Assignment
Report the count of lines below in which the string "take" occurs; include nothing else.

Supplied data
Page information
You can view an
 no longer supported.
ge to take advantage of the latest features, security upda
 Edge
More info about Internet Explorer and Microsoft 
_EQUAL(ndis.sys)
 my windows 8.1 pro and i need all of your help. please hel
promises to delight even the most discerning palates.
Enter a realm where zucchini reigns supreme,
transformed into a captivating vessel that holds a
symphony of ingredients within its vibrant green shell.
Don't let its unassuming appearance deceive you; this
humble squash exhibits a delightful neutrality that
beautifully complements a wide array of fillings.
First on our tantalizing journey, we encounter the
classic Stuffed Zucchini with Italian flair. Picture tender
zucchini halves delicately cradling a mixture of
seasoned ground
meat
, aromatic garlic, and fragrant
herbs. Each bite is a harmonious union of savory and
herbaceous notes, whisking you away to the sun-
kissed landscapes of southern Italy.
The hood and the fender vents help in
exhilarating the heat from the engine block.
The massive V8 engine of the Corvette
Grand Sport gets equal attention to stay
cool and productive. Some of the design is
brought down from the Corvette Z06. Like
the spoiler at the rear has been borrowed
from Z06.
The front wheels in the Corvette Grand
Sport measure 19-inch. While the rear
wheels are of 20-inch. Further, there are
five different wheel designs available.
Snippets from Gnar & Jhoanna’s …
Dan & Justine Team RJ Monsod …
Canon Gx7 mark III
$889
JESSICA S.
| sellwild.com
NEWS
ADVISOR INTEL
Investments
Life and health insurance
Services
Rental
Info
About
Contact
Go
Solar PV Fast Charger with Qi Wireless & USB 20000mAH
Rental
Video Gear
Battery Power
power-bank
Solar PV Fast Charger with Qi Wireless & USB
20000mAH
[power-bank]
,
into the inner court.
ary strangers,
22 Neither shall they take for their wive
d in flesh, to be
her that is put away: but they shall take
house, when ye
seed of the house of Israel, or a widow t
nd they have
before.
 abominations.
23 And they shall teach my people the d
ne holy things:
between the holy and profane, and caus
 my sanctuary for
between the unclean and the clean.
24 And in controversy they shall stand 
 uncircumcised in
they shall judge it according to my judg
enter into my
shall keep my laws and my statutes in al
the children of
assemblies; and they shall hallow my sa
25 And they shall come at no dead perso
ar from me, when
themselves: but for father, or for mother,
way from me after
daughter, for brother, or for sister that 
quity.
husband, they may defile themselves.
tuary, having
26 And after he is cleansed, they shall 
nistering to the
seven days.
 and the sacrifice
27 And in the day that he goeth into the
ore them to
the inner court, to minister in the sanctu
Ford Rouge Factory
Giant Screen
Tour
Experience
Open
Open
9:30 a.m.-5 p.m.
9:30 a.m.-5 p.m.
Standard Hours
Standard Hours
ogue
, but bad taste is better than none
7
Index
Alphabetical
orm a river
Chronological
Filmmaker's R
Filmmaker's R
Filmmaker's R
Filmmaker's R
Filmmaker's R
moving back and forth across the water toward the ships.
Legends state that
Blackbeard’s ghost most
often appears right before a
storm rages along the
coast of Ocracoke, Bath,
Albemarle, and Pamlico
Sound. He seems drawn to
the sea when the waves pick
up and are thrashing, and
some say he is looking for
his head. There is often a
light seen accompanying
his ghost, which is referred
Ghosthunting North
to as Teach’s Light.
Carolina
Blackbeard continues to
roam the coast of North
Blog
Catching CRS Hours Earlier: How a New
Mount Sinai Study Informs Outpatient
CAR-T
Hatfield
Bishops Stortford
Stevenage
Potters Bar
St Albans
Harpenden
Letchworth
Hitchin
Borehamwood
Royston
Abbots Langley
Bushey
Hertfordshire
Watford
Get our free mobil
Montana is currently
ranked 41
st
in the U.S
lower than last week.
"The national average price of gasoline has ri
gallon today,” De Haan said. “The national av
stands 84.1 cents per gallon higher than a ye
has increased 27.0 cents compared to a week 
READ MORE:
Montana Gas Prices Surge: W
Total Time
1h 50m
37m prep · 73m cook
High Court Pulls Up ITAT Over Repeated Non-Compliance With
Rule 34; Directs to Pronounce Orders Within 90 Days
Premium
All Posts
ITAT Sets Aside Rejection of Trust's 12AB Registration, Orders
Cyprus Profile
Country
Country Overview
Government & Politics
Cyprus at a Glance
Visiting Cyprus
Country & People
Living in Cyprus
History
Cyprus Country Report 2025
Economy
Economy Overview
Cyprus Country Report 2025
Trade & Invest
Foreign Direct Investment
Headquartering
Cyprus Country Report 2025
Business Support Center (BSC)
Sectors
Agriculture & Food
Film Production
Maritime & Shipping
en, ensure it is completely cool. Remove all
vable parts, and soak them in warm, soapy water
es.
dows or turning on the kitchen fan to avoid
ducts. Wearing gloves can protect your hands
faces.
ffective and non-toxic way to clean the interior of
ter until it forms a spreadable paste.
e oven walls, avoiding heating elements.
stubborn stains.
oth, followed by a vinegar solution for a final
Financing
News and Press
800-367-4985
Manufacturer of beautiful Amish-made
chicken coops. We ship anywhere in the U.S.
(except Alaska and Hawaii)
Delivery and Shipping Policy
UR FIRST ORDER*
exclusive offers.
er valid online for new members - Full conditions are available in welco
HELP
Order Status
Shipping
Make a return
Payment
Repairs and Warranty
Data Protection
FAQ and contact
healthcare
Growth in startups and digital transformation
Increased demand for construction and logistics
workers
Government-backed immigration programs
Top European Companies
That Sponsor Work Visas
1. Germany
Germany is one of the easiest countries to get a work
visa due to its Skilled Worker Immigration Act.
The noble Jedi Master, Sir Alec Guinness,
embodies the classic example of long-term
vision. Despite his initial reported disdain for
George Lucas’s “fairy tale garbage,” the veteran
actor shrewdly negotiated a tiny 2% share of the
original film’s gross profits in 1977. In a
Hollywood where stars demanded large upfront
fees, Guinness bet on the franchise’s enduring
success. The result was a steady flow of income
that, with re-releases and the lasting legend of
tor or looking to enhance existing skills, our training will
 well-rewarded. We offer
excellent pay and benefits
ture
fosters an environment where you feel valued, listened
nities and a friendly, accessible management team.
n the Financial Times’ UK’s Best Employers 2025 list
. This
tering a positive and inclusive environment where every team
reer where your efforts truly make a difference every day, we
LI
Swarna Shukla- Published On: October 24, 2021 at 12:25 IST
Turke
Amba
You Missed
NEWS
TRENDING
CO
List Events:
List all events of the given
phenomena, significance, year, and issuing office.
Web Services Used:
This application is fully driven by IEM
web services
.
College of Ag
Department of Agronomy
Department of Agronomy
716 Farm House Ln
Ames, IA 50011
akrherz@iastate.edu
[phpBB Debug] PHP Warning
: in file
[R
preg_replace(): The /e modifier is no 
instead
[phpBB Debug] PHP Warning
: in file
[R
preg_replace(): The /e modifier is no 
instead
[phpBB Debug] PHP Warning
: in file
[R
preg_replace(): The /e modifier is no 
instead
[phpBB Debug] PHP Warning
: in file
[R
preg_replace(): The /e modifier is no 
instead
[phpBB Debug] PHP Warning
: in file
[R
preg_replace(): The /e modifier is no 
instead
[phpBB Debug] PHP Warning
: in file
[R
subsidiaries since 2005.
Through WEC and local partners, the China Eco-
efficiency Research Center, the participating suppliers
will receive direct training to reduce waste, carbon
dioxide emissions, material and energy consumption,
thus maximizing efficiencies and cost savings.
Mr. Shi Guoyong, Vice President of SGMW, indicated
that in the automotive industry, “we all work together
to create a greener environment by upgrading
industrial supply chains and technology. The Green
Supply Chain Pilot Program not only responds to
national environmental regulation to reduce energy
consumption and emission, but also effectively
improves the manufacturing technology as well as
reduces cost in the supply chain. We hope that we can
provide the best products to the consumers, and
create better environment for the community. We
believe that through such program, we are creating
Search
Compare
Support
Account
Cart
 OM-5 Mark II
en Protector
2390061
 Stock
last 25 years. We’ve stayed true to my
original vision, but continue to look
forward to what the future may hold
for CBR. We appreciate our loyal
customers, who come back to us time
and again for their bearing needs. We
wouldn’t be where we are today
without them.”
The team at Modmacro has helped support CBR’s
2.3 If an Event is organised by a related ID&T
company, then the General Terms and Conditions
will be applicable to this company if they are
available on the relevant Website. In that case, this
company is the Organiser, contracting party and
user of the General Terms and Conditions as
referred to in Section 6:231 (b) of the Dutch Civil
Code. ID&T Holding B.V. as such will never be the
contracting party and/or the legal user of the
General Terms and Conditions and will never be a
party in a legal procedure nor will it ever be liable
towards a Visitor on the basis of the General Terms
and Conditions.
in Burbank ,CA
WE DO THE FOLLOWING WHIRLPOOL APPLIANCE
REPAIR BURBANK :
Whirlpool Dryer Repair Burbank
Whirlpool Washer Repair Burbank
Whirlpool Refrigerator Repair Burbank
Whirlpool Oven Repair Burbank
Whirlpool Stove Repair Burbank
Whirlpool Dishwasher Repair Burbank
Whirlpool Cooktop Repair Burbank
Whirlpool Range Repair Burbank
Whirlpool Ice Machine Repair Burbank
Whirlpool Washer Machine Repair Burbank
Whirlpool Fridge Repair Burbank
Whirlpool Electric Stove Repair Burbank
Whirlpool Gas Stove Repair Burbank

Solution to the problem
3